I'm miserable. I'm 10. I'm getting this feeling I’ve never felt
before. Do I sit, and push myself, and learn this song if it breaks
all the fingers in my little left hand, and the skin of my fingers is
coarse and bleeds; or do I quit. Will I go and ignore what I have to
do, or will I just go and do something else and forget about it for
now.

And quit I did. I wandered around in the woods for a while and said
nothing to nobody. I think I even "lost" the sheet into the fire.

I walked into the class on the Wednesday, 4pm on a Spring day in 1994.

I try to take the teacher aside, but no dice. We're a small group, its
casual - sit over on the bench there with the lads. Now, are ye ready
to play. No. Why not? I didn't learn it. Why not. I just didn't. Is it
too hard for you. I dunno.

It went on like this. I eventually just left the room. As anyone with
a memory of their childhood knows, it's the worst feeling in the world
to be sitting, waiting for the teacher to come check your copy, when
you haven't the homework done.

So back to 2002. I'm doing the Leaving Cert.
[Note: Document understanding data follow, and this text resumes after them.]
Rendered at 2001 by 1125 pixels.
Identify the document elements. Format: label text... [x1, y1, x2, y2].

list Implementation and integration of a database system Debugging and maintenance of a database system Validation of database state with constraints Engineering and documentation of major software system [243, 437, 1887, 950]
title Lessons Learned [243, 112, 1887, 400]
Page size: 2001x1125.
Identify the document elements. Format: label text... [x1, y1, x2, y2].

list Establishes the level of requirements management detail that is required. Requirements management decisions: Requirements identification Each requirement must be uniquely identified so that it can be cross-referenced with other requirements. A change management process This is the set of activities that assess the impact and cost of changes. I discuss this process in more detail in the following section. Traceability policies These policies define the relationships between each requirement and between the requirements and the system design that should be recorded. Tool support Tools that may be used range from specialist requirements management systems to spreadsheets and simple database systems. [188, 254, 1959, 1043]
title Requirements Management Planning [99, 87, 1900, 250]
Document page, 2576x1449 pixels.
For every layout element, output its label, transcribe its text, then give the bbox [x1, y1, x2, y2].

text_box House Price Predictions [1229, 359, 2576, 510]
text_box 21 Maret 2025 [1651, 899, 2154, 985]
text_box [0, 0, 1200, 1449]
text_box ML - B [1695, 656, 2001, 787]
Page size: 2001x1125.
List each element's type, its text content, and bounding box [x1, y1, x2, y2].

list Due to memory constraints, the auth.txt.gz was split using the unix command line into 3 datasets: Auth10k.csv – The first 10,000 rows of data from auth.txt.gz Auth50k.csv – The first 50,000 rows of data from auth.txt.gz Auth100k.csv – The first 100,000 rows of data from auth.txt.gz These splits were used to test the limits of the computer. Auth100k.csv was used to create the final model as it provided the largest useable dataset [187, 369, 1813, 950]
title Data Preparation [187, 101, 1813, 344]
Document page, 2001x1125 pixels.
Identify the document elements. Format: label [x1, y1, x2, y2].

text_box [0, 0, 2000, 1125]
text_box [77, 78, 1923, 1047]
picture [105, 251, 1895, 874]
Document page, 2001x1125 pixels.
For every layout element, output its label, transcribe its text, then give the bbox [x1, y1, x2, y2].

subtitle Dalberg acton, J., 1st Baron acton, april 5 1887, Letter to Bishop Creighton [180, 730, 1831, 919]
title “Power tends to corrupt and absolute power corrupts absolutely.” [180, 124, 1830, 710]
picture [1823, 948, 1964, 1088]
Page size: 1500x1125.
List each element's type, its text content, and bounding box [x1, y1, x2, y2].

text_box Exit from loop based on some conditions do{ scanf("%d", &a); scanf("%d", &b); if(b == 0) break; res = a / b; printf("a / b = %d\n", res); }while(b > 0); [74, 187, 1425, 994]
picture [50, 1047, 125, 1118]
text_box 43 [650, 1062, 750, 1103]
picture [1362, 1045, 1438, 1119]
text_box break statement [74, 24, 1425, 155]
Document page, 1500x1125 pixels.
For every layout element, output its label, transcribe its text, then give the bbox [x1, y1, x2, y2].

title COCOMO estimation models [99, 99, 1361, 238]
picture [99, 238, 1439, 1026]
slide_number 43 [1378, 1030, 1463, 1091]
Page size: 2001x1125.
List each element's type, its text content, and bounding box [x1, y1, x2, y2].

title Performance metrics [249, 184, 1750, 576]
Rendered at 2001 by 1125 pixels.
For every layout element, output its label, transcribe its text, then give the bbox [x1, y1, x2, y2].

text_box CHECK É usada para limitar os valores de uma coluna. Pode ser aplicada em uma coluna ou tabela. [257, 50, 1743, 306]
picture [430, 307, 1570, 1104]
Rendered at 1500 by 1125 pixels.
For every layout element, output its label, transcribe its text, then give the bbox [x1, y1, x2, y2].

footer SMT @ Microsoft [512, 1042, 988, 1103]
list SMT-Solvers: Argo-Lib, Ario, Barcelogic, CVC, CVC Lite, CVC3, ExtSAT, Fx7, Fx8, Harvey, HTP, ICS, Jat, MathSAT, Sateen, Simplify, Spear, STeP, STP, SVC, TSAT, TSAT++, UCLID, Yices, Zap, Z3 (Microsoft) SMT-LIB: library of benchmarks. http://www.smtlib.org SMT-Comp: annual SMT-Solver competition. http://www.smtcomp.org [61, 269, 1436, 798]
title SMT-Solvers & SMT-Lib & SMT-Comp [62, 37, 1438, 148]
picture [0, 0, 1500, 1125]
I'm not studying; I’m
arsing around killing time again. I pull out that old guitar on a
Saturday night and sit on the very same bed on which the last time I
held this guitar in this seat, I decided for the first time that i'd
quit. And I played a G chord. And then a D chord. I looked them up on
the internet (not an early adopter - I'd won a Unison box in a draw
some time before). I found a song - a personal favourite - Nothing
Else Matters by Metallica.

E minor - D - C - G

Repeat.

I'm playing a song for the first time, and I was never as proud.